Gale rubbed his finger across the locker’s dusty metal shelves. “I think it’s the dressing room of some assembly-line guy too.”
“That’s the way,” Kenny said. “Play up to the trouper in me.”
“I am. I want to. Didn’t I come to you with my proposal?”
“Some proposal.”
“Admit it, Lamar. It’s a great gig. Admit that much.”
“Don’t say ‘gig.’ You’ve got no right to say ‘gig.’”
“Sorry.”
“Do I say ‘rough trade’? Do I say ‘butch’?”
“I didn’t mean to offend, Lamar.”
“I don’t know,” he said. “I don’t know why I’m so touchy. I’m in a profession; we live, we let live. You’re right,” he said, “it’s a hell of a part. Nah,” he said, “they’d turn us in. They’d call Security. We’d be lucky if all that happened was we lost our jobs.”
“They won’t turn us in. The guy, Colin, is in too deep. Forget about the bed part. The bed part’s the least of it. He has sensitive manuals in his possession.”
“You gave him sensitive manuals?”
“You think I know what I gave him? I don’t know what I gave him. I threw some stuff together. He played it down. He made out like it was nothing. Naturally I’m suspicious.”
“And the wife?”
“There’s something strange there.”
“Strange.”
“She’s got this at titude.”
“ You,” Mary Cottle commanded Colin Bible, “stay out of my room!” And reminded him of her good name and demanded to know how he’d found out.

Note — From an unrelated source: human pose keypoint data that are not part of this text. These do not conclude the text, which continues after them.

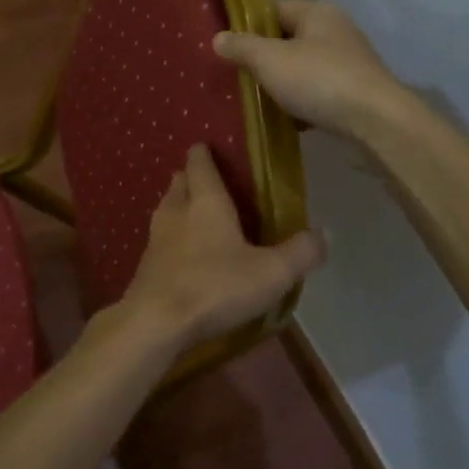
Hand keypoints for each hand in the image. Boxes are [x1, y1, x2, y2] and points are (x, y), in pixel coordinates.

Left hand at [116, 145, 325, 348]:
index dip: (203, 153)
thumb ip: (300, 252)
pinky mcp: (145, 267)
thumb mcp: (271, 272)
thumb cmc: (216, 286)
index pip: (200, 164)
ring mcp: (155, 239)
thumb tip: (323, 234)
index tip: (205, 146)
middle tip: (204, 180)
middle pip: (179, 184)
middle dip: (190, 178)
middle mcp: (176, 212)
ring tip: (193, 213)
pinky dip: (170, 239)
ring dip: (177, 206)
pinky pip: (159, 241)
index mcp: (206, 202)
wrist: (156, 322)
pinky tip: (181, 254)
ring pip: (165, 210)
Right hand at [214, 0, 407, 139]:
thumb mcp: (270, 60)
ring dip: (282, 85)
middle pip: (289, 40)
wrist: (376, 121)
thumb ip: (242, 47)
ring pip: (303, 69)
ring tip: (257, 102)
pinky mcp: (356, 92)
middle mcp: (337, 31)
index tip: (228, 48)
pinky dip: (302, 104)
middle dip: (264, 59)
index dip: (249, 27)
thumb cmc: (319, 80)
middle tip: (238, 78)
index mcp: (318, 13)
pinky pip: (319, 92)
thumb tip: (218, 38)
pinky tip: (288, 122)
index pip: (275, 10)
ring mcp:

It was astonishing, really. How the bottom of things lay at the bottom of things like the lowest rung on a ladder. But how, beneath that, there was a still lower level, that open area of the air, some apron of the underneath, mysterious, inexplicable. Colin sent her to Nedra Carp. Who put her on to Janet Order. Who implicated Mudd-Gaddis.
She went to him.
“Charles?” she said.
“Yes, lady?”
“Do you know who I am?”
“The Angel of Death?”
“No,” she said.
“Do I get another turn?”
She stared at him.
“Are you living?”
“Of course I’m living!”
“Are you bigger than a breadbasket?”
“Mudd-Gaddis!”
“How many is that?”
“Mudd-Gaddis!”
“Do you reside in eastern Europe west of the Odra?”
“I’m Mary Cottle!” she said.
“That was my next question.” He looked at her. “Yes, Miss Cottle?”
“Nothing,” she said.
Because everything has a reasonable explanation.
She didn’t really care about getting to the bottom of things. She didn’t care about the mystery. She wasn’t even protecting her good name. She was protecting that room.
“She’s proper pissed,” Mudd-Gaddis said.
“I’ve never even seen the room,” Lydia Conscience said.
“Neither have I,” said Rena Morgan.
Noah and Tony hadn’t. Nor had Janet Order. Benny, of course, couldn’t wait to get back there but knew there would be little point if anyone else came along.
They turned to Benny. He was the oldest. He had the Swiss Army knife that could get them in.
“It’d be breaking and entering,” Benny said.
“But not for the first time,” Rena Morgan said.
“What’s that supposed to mean?”
“It means,” Rena said, “that by now you’re so practiced all the risk is removed. It isn’t as if it were anything stealthy.”